SUPPLIED RECORDS
++++++++++

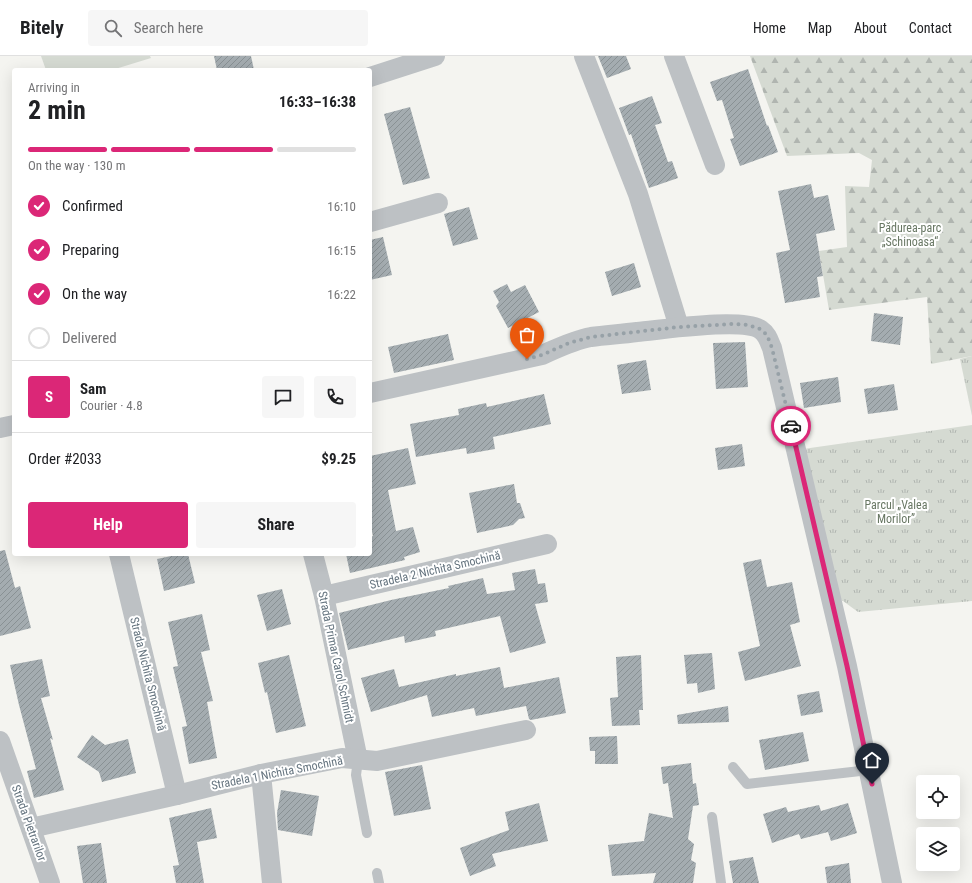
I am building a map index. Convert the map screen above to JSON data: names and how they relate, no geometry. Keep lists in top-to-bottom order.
{
  "streets": {
    "street": [
      "Stradela 2 Nichita Smochină",
      "Strada Primar Carol Schmidt",
      "Strada Nichita Smochină",
      "Stradela 1 Nichita Smochină",
      "Strada Pietrarilor"
    ]
  },
  "crossings": [
    ["Stradela 2 Nichita Smochină", "Strada Primar Carol Schmidt"],
    ["Strada Primar Carol Schmidt", "Stradela 1 Nichita Smochină"],
    ["Strada Nichita Smochină", "Stradela 1 Nichita Smochină"],
    ["Stradela 1 Nichita Smochină", "Strada Pietrarilor"]
  ],
  "parks": ["Pădurea-parc „Schinoasa“", "Parcul „Valea Morilor”"],
  "page": {
    "header": "Bitely",
    "search": "Search here",
    "nav": [
      "Home",
      "Map",
      "About",
      "Contact"
    ],
    "heading": ["2 min", "Arriving in", "16:33–16:38"],
    "panel": [
      "Sam",
      "Courier · 4.8",
      "Order #2033",
      "$9.25"
    ],
    "bar": "On the way · 130 m",
    "list": [
      ["Confirmed", "16:10"],
      ["Preparing", "16:15"],
      ["On the way", "16:22"],
      "Delivered"
    ],
    "round": "S",
    "buttons": ["Help", "Share"]
  }
}
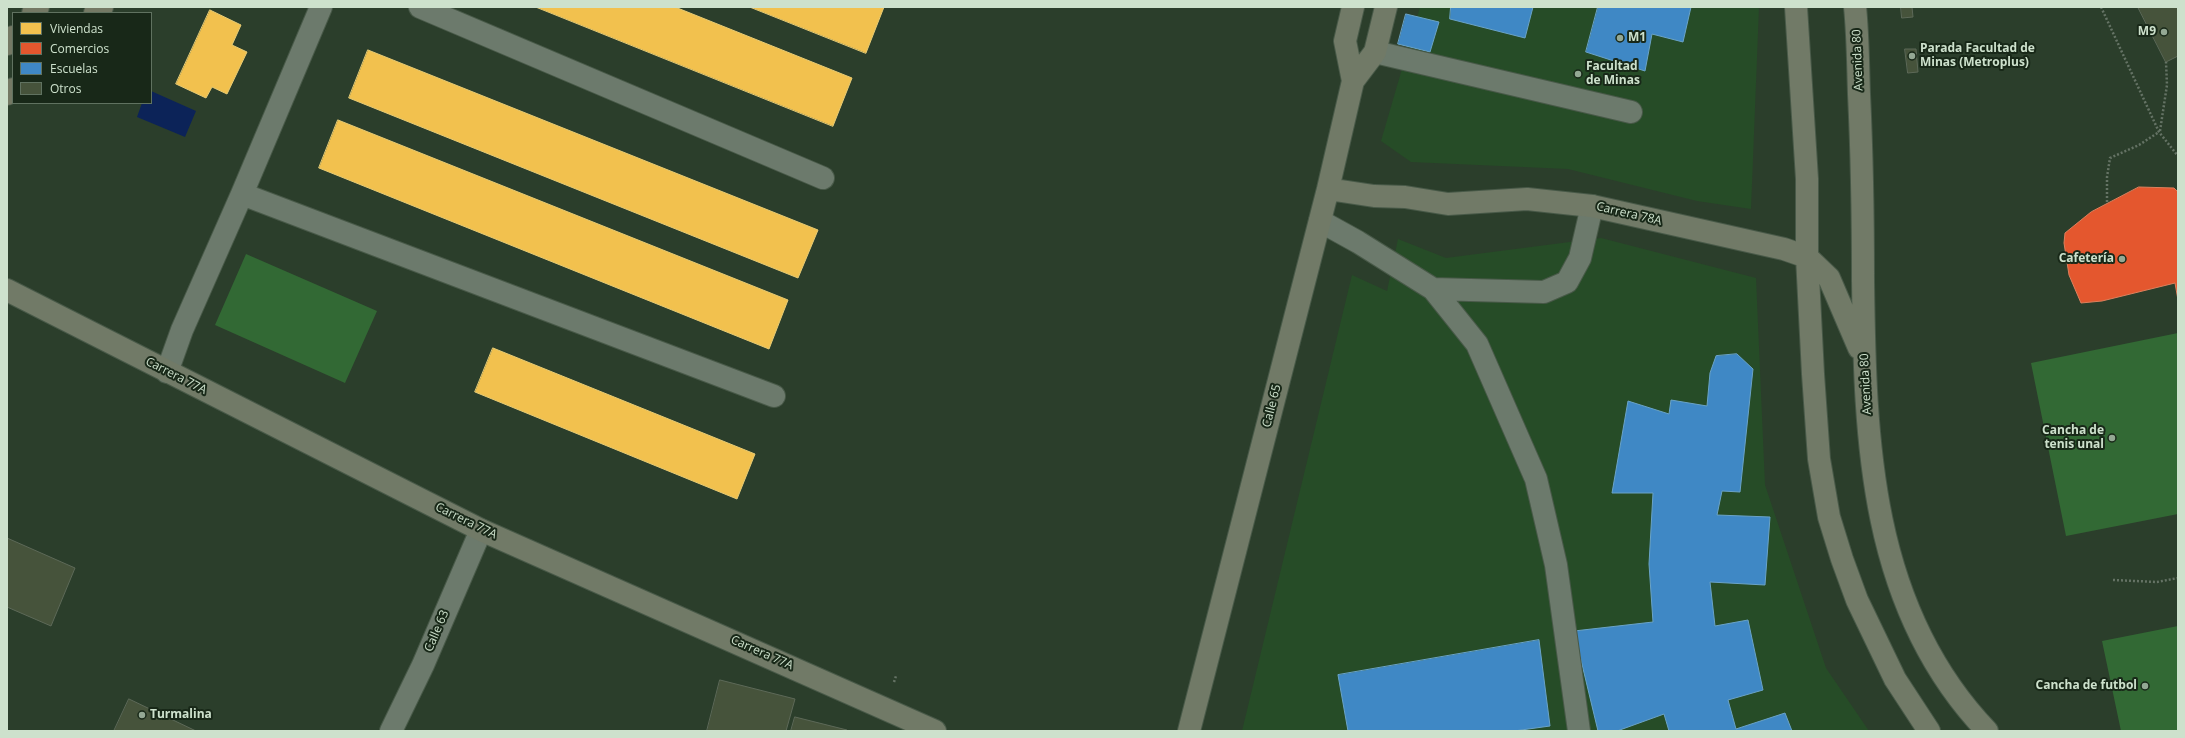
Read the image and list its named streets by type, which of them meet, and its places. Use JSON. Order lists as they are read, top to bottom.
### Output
{
  "streets": {
    "main road": [
      "Avenida 80",
      "Carrera 78A",
      "Carrera 77A",
      "Calle 65"
    ],
    "street": ["Calle 63"]
  },
  "crossings": [
    ["Avenida 80", "Carrera 78A"],
    ["Carrera 78A", "Calle 65"],
    ["Carrera 77A", "Calle 63"]
  ],
  "places": [
    "M9",
    "M1",
    "Parada Facultad de Minas (Metroplus)",
    "Facultad de Minas",
    "Cafetería",
    "Cancha de tenis unal",
    "Cancha de futbol",
    "Turmalina"
  ],
  "legend": [
    "Viviendas",
    "Comercios",
    "Escuelas",
    "Otros"
  ]
}
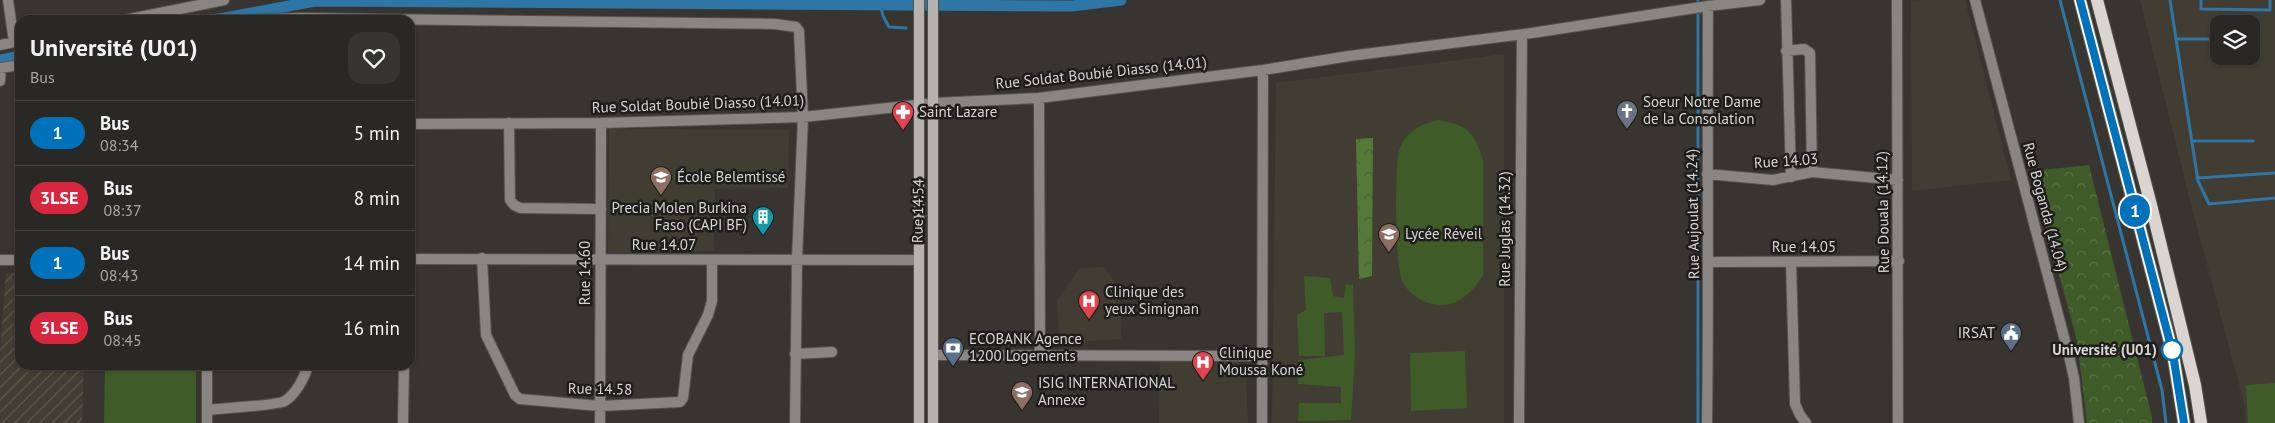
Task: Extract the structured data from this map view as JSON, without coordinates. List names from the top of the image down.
{
  "streets": {
    "main road": ["Rue 14.54"],
    "street": [
      "Rue Soldat Boubié Diasso (14.01)",
      "Rue 14.03",
      "Rue Boganda (14.04)",
      "Rue Douala (14.12)",
      "Rue Aujoulat (14.24)",
      "Rue Juglas (14.32)",
      "Rue 14.07",
      "Rue 14.05",
      "Rue 14.60",
      "Rue 14.58"
    ]
  },
  "crossings": [
    ["Rue Soldat Boubié Diasso (14.01)", "Rue 14.54"],
    ["Rue Soldat Boubié Diasso (14.01)", "Rue Aujoulat (14.24)"],
    ["Rue Soldat Boubié Diasso (14.01)", "Rue Juglas (14.32)"],
    ["Rue Soldat Boubié Diasso (14.01)", "Rue 14.60"],
    ["Rue 14.03", "Rue Douala (14.12)"],
    ["Rue 14.03", "Rue Aujoulat (14.24)"],
    ["Rue Douala (14.12)", "Rue 14.05"],
    ["Rue Aujoulat (14.24)", "Rue 14.05"],
    ["Rue 14.07", "Rue 14.60"],
    ["Rue 14.07", "Rue 14.58"],
    ["Rue 14.60", "Rue 14.58"]
  ],
  "places": {
    "church": ["Soeur Notre Dame de la Consolation"],
    "pharmacy": ["Saint Lazare"],
    "school or university": ["École Belemtissé", "Lycée Réveil", "ISIG INTERNATIONAL Annexe"],
    "building": ["Precia Molen Burkina Faso (CAPI BF)"],
    "hospital": ["Clinique des yeux Simignan", "Clinique Moussa Koné"],
    "other": ["Université (U01)"],
    "public building": ["IRSAT"],
    "bank": ["ECOBANK Agence 1200 Logements"]
  },
  "lines": ["bus line 1"],
  "page": {
    "on_map": "1",
    "heading": ["Université (U01)", "Bus"],
    "list": [
      {
        "mark": "1",
        "name": "Bus",
        "note": "08:34",
        "value": "5 min"
      },
      {
        "mark": "3LSE",
        "name": "Bus",
        "note": "08:37",
        "value": "8 min"
      },
      {
        "mark": "1",
        "name": "Bus",
        "note": "08:43",
        "value": "14 min"
      },
      {
        "mark": "3LSE",
        "name": "Bus",
        "note": "08:45",
        "value": "16 min"
      }
    ]
  }
}
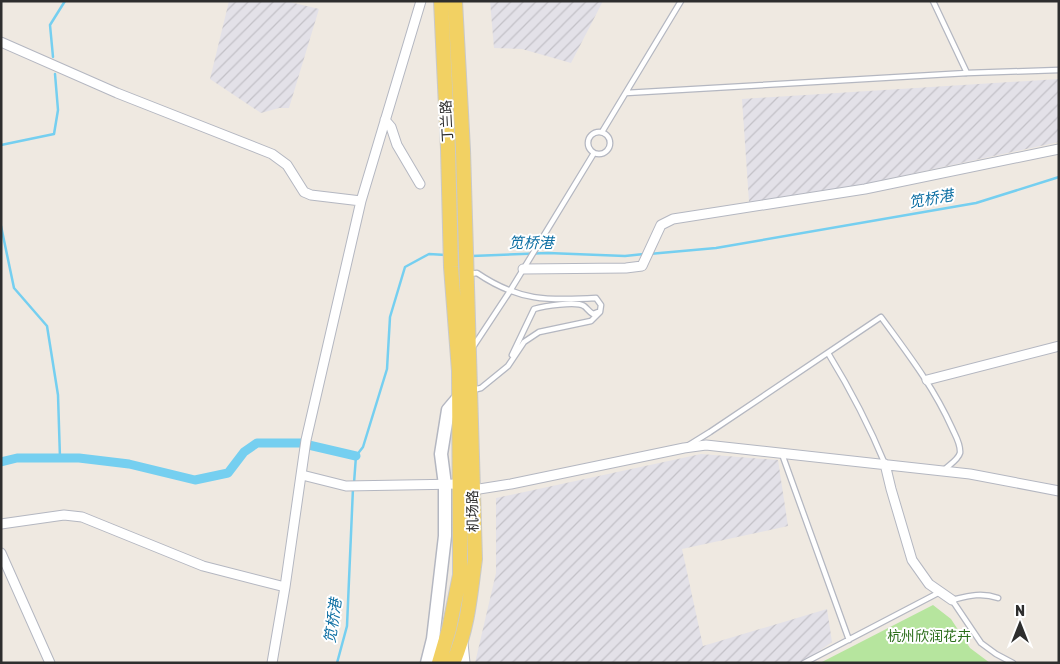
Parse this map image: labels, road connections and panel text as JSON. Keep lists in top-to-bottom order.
{
  "streets": {
    "main road": ["丁兰路", "机场路"]
  },
  "crossings": [
    ["丁兰路", "机场路"]
  ],
  "water": ["笕桥港"],
  "parks": ["杭州欣润花卉"],
  "north": "top"
}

++++++++++

WORK REQUIRED
Checking the material above line by line, count those that include the string "main". Give the number alone.

WRITTEN REPLY
3